First, and this is very important, write an imperfect one. Then revise it so that it’s perfect. Easy, right?
This is one of the hardest things for people, I think, and it’s not surprising that those who do it well are seeing real and sustainable success. Folks like Brian Clark pour tons of work into free subscription-based lessons on a variety of topics. When you look at what he’s doing, it’s likely that all you see is a towering stack of writing assignments, and no easy way to chunk it out into tasks.
Here’s what I finally did that worked – I started a campaign with only an opt-in message (thanking folks for subscribing and outlining the general plan of the e-course) and then I started advertising the course. That’s right, no content pre-loaded, only the loosest idea of what I was going to cover and in what order. Suddenly, I had signups. Not an avalanche, but enough people that if I let them down, I’d be kicking myself for the entire year. So I added some emails on the first topic. I created a quick WordPress blog on my HostGator account with additional material about that first topic, and created all the skeleton categories and whatnot for future topics. I experimented a little with themes, but at the end of the day I stuck with simple. For the first time ever, I did not flick the “make my blog searchable” switch to “on.” You don’t invite strangers into the lab – only the folks who signed up.
All of a sudden the mailing list was a test case for content that I knew was in my head but hadn’t found a reason to write down. Are the emails perfect? Hell no. Will I change them a bazillion times? Probably. But that’s the point – you can’t revise something that isn’t written. You have to begin.
So begin. Ask people to subscribe to your email newsletter about [insert thing you know well here]. Promote the ideas that you’re going to be covering in whatever venues seem appropriate.

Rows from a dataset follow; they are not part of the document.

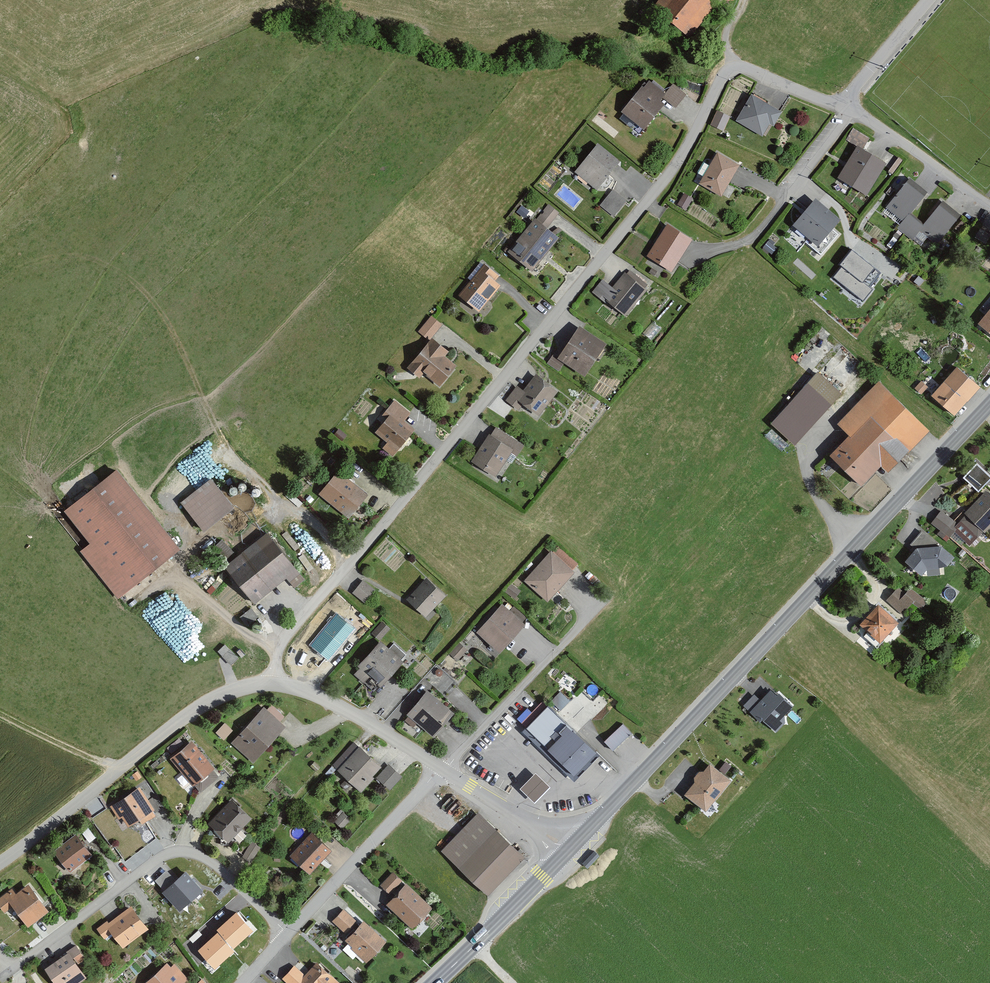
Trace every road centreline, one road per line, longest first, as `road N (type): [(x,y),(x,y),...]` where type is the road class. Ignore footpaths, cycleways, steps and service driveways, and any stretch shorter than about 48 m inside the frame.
road 1 (residential): [(843,106),(740,69),(724,76),(695,136),(287,641),(271,684)]
road 2 (secondary): [(989,407),(576,847)]
road 3 (residential): [(286,930),(232,878),(185,851),(139,871),(10,969)]
road 4 (tertiary): [(271,684),(216,698),(186,717),(0,865)]
road 5 (residential): [(442,771),(603,602)]
road 6 (residential): [(286,930),(442,771)]
road 7 (residential): [(852,112),(748,237),(691,253)]
road 8 (tertiary): [(442,771),(348,709),(271,684)]
road 9 (residential): [(989,206),(852,112)]
road 10 (tertiary): [(576,847),(442,771)]
road 11 (secondary): [(576,847),(473,945)]
road 12 (residential): [(929,0),(843,106)]

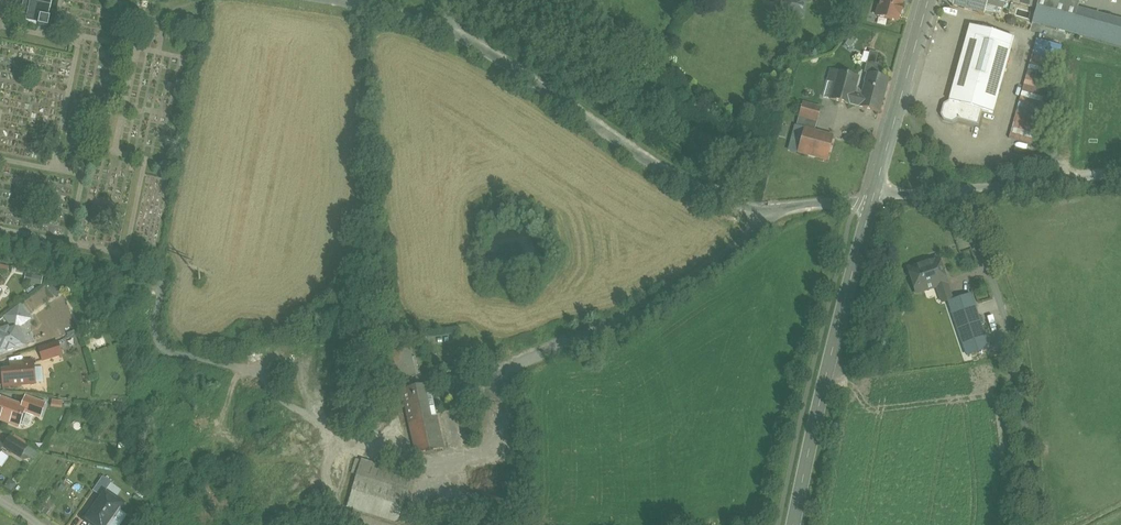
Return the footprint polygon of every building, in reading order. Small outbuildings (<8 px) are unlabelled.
[(16,6),(23,7),(21,13),(28,15),(26,21),(39,24),(39,26),(48,28),(50,19),(49,18),(52,0),(17,0),(16,6)] [(783,13),(802,16),(805,0),(785,0),(783,13)] [(877,15),(897,21),(899,14),(900,15),(903,5),(901,5),(903,0),(881,0),(877,15)] [(979,0),(954,0),(952,6),(984,15),(988,1),(982,0),(982,1),(979,0)] [(1013,1),(1038,8),(1033,24),(1120,48),(1120,18),(1080,7),(1082,0),(1014,0),(1013,1)] [(1014,37),(970,25),(945,117),(979,126),(983,111),(993,114),(1014,37)] [(1062,46),(1037,39),(1009,137),(1034,144),(1062,46)] [(884,66),(870,63),(864,93),(861,92),(860,90),(855,89),(858,78),(832,71),(825,98),(880,112),(888,79),(881,77),(884,66)] [(822,107),(803,103),(800,117),(818,121),(822,107)] [(833,137),(803,129),(797,152),(827,160),(833,137)] [(992,205),(987,202),(981,212),(987,215),(992,205)] [(938,258),(908,268),(916,294),(939,286),(943,296),(950,293),(938,258)] [(43,277),(35,276),(33,283),(41,285),(43,277)] [(970,294),(949,301),(966,353),(988,345),(970,294)] [(5,316),(11,324),(12,328),(0,331),(0,353),(25,345),(19,327),(30,319),(20,305),(5,316)] [(58,342),(39,348),(43,361),(62,355),(58,342)] [(410,347),(392,351),(399,380),(416,376),(410,347)] [(34,362),(15,364),(16,370),(3,371),(4,386),(35,383),(34,362)] [(429,385),(403,391),(416,454),(443,448),(429,385)] [(45,404),(26,397),(23,407),(25,408),(24,411),(40,417),(45,404)] [(2,399),(0,404),(0,419),(19,426),(24,411),(25,408),(23,407),(2,399)] [(28,446),(11,436),(4,448),(21,458),(28,446)] [(413,477),(361,461),(352,490),(404,506),(413,477)] [(103,477),(93,491),(100,496),(105,490),(106,491),(112,483),(103,477)] [(84,520),(90,524),(91,524),(112,524),(121,511),(121,508),(124,503),(106,491),(105,490),(100,496),(84,520)]
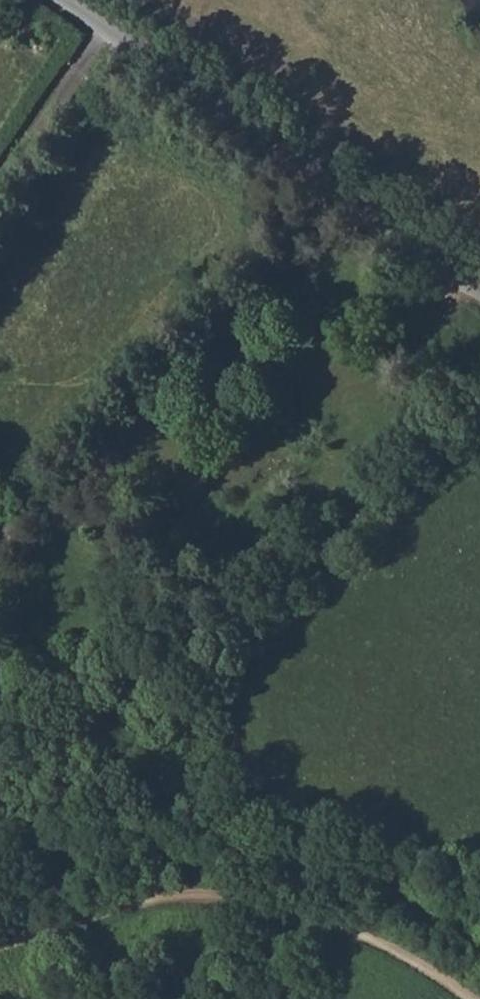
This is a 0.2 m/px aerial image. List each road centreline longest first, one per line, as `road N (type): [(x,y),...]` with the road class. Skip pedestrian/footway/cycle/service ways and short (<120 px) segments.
road 1 (track): [(479,444),(417,483),(314,574),(176,674),(0,780)]
road 2 (tertiary): [(479,291),(67,0)]
road 3 (track): [(461,998),(411,960),(303,912),(176,890),(38,926),(0,944)]

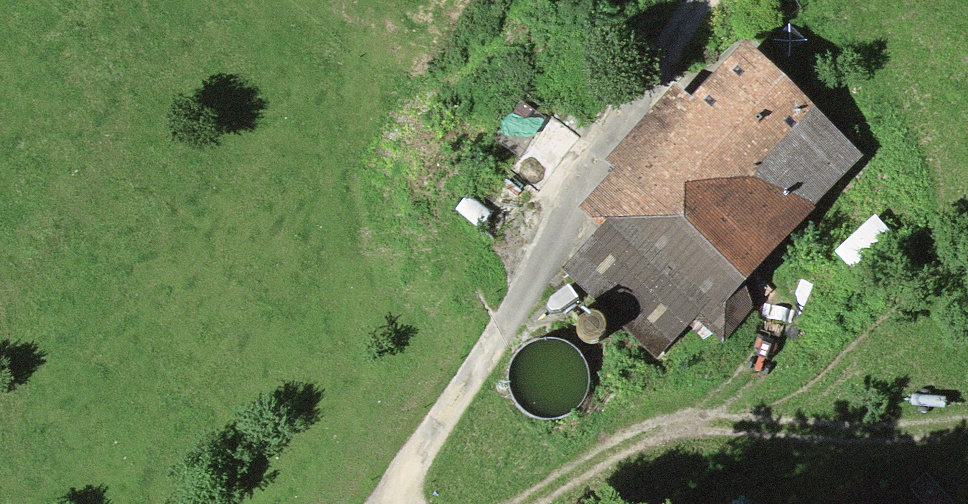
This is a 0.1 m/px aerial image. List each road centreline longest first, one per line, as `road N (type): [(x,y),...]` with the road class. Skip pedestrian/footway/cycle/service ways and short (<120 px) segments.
road 1 (track): [(699,0),(507,323),(443,406),(388,503)]
road 2 (track): [(527,503),(659,428),(698,419),(791,433),(967,433)]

Once you have signups to the list, it’s amazing how the words start flowing. I don’t know about you, but I’m deadline driven – if I know people are waiting for the next installment of super-awesome newsletter X, I’m 100% more likely to apply fingers to keyboard. Treat it like National Novel Writing Month: don’t sweat the details (although checking spelling and grammar is advised), just get the text on the page. Hopefully the information will be useful to your “beta” signups – but even if it’s only useful some of the time, it’s a fair trade.
Later, when you have time to reflect on the entire arc, you’ll have an opportunity to make it so much better that you’ll glow with pride at what you created. For now, just stay ahead of the vanguard, write like there’s no tomorrow, and be sure to place teaching and advising above selling and promoting. Your subscribers will thank you.